• [What you should do]:
When you reach the line with "(IHC) of liver" in the listing below, transcribe it and each line after it up to and including the line with "of adenocarcinoma (colorectal)", exactly and with nothing else.

Segment Start: Provided information

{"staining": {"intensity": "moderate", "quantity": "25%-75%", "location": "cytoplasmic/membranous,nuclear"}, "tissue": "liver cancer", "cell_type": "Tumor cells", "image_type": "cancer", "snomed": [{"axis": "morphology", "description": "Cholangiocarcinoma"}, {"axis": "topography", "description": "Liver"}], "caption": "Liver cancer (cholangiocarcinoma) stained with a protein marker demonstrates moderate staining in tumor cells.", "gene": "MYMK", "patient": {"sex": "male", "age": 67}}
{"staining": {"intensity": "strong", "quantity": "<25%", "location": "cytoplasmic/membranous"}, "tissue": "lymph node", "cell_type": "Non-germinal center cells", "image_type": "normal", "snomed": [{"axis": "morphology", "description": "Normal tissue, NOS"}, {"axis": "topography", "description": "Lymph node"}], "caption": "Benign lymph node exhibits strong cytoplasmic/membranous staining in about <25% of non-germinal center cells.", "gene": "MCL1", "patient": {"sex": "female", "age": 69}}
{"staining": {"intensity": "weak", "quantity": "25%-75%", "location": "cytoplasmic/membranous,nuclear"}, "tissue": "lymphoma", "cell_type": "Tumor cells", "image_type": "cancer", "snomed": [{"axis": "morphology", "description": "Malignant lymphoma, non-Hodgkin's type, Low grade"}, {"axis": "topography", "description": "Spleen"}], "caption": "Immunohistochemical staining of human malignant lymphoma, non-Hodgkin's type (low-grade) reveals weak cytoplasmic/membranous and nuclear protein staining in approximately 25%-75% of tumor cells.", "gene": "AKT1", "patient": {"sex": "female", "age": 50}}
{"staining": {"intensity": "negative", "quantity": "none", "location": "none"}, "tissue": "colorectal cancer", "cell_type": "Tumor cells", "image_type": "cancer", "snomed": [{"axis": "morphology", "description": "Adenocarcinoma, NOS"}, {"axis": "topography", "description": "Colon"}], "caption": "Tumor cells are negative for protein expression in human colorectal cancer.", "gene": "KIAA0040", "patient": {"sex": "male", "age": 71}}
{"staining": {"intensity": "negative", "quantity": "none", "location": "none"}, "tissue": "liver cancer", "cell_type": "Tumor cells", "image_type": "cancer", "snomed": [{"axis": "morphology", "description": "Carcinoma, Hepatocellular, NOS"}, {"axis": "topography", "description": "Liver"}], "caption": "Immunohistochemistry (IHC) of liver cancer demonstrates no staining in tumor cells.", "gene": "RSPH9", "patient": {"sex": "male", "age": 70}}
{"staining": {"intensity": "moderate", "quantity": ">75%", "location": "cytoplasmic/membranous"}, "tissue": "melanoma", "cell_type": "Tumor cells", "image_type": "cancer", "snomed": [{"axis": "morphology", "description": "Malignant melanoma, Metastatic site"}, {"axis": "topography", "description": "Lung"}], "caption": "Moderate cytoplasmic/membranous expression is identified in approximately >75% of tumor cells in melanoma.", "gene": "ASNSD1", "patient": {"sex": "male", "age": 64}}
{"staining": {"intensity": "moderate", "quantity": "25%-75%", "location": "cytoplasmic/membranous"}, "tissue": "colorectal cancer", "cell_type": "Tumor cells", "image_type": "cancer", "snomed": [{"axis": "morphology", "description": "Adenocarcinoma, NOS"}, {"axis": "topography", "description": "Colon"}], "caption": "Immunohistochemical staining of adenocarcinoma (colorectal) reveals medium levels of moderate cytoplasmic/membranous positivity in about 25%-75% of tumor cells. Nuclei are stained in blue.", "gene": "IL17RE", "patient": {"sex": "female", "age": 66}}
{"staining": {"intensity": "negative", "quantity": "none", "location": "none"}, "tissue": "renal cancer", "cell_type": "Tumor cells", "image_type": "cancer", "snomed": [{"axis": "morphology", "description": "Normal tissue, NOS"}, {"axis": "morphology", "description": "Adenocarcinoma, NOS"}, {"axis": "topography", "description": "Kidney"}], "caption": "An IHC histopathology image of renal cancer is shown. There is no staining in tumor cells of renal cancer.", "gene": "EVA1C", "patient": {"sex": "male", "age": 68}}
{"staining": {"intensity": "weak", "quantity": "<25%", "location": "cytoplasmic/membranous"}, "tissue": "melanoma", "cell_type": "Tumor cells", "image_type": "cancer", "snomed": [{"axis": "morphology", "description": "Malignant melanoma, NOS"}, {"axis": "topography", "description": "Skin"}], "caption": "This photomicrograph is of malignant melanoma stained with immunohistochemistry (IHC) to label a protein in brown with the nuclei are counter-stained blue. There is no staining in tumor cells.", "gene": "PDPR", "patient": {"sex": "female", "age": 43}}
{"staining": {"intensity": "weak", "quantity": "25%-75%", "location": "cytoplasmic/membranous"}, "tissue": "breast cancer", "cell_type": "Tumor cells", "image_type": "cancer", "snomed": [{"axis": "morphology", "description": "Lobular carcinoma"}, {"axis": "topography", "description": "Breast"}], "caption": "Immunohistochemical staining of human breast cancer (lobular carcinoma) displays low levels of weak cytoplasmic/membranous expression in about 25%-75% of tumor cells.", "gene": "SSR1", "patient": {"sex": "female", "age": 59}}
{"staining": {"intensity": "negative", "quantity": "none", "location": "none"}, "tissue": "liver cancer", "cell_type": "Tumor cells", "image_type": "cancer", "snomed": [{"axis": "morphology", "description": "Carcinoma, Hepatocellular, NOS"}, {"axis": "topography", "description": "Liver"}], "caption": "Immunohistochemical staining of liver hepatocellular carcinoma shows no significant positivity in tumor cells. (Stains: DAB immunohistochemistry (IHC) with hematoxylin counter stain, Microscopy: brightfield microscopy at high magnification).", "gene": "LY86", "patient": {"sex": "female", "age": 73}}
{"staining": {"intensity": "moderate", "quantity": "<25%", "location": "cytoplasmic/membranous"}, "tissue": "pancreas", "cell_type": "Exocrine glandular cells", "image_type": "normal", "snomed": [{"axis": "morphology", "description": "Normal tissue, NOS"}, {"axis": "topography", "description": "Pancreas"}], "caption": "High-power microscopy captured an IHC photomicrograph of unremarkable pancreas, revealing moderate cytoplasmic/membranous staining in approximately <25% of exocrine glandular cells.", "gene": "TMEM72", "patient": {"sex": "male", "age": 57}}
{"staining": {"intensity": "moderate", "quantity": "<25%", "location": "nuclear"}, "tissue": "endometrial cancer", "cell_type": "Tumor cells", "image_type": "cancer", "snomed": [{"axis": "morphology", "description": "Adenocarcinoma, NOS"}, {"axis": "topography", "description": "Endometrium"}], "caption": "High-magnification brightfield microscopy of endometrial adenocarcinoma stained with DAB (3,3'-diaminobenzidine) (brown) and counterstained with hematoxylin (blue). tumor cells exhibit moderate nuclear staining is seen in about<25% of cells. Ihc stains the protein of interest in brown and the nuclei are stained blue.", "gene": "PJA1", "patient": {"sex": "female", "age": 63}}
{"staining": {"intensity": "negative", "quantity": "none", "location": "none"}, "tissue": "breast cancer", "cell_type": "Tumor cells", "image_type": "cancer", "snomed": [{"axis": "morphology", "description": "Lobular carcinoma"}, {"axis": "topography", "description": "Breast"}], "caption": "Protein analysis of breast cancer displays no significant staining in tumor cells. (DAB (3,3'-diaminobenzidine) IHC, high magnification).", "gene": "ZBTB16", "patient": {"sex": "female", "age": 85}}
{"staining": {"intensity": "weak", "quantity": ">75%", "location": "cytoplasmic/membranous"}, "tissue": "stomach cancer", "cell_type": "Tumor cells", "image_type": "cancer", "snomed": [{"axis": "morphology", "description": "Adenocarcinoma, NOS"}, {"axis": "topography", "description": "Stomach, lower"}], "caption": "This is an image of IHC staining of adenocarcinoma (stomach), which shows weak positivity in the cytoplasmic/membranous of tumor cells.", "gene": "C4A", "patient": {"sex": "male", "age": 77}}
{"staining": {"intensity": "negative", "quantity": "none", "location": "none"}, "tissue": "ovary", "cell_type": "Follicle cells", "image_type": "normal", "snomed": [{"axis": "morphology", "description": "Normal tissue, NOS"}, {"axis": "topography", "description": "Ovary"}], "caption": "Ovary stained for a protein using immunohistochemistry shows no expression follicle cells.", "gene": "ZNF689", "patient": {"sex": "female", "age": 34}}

Segment End: Provided information

• [Worked solution]:
{"staining": {"intensity": "negative", "quantity": "none", "location": "none"}, "tissue": "liver cancer", "cell_type": "Tumor cells", "image_type": "cancer", "snomed": [{"axis": "morphology", "description": "Carcinoma, Hepatocellular, NOS"}, {"axis": "topography", "description": "Liver"}], "caption": "Immunohistochemistry (IHC) of liver cancer demonstrates no staining in tumor cells.", "gene": "RSPH9", "patient": {"sex": "male", "age": 70}}
{"staining": {"intensity": "moderate", "quantity": ">75%", "location": "cytoplasmic/membranous"}, "tissue": "melanoma", "cell_type": "Tumor cells", "image_type": "cancer", "snomed": [{"axis": "morphology", "description": "Malignant melanoma, Metastatic site"}, {"axis": "topography", "description": "Lung"}], "caption": "Moderate cytoplasmic/membranous expression is identified in approximately >75% of tumor cells in melanoma.", "gene": "ASNSD1", "patient": {"sex": "male", "age": 64}}
{"staining": {"intensity": "moderate", "quantity": "25%-75%", "location": "cytoplasmic/membranous"}, "tissue": "colorectal cancer", "cell_type": "Tumor cells", "image_type": "cancer", "snomed": [{"axis": "morphology", "description": "Adenocarcinoma, NOS"}, {"axis": "topography", "description": "Colon"}], "caption": "Immunohistochemical staining of adenocarcinoma (colorectal) reveals medium levels of moderate cytoplasmic/membranous positivity in about 25%-75% of tumor cells. Nuclei are stained in blue.", "gene": "IL17RE", "patient": {"sex": "female", "age": 66}}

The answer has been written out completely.